Ilustrasi - Dosen pembimbing kelewat baik bikin repot mahasiwa. (Ega Fansuri/Mojok.co)

Sebagian besar mahasiswa akhir tentu mendambakan mendapat dosen pembimbing baik saat proses skripsi. Karena berharap skripsi berjalan lancar biar cepat lulus.

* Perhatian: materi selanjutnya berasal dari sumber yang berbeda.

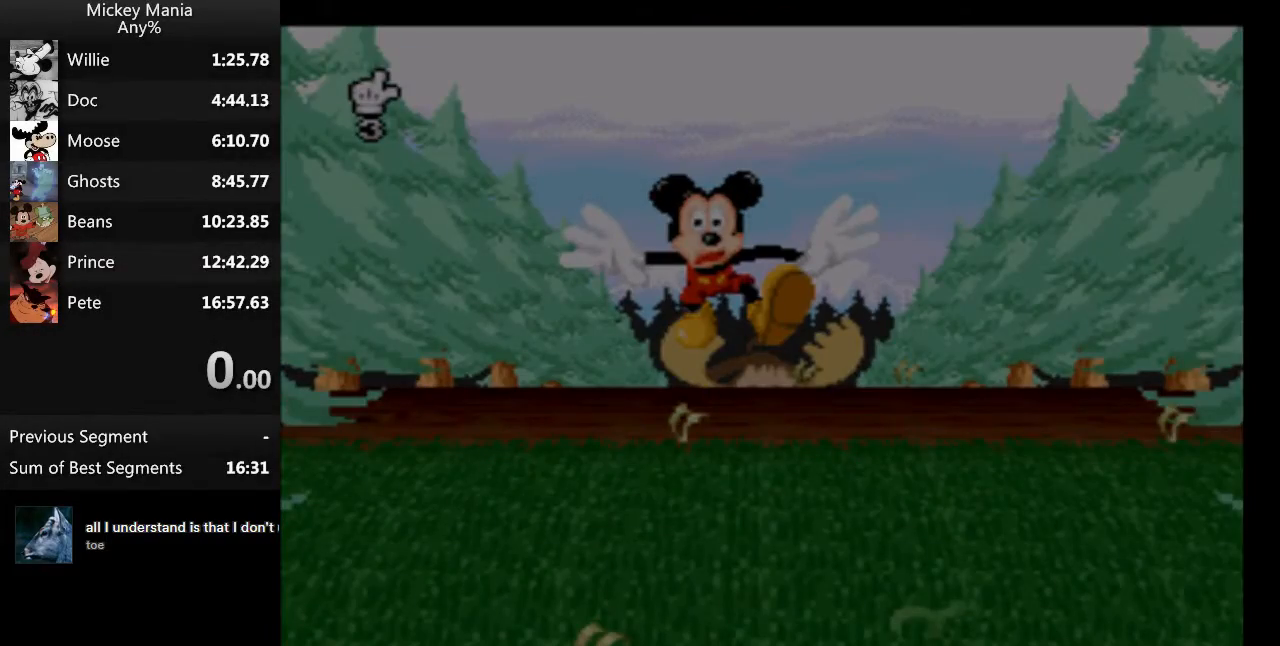
{"buttons": [], "events": []}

Namun, dosen pembimbing yang kelewat baik dan niat ternyata malah bikin mahasiswa kewalahan.

Renaldi (25) dengan senang hati membagikan ceritanya berhadapan dengan dosen pembimbing yang kelewat baik dan niat, saat ia masih menjadi mahasiswa akhir di salah satu kampus besar di Surabaya, Jawa Timur.

Rizal sendiri mulai mengajukan skripsi pada semester 6, kira-kira pada tahun 2020. Ia berhasil di semester 7. Artinya ia lulus cepat: 3,5 tahun.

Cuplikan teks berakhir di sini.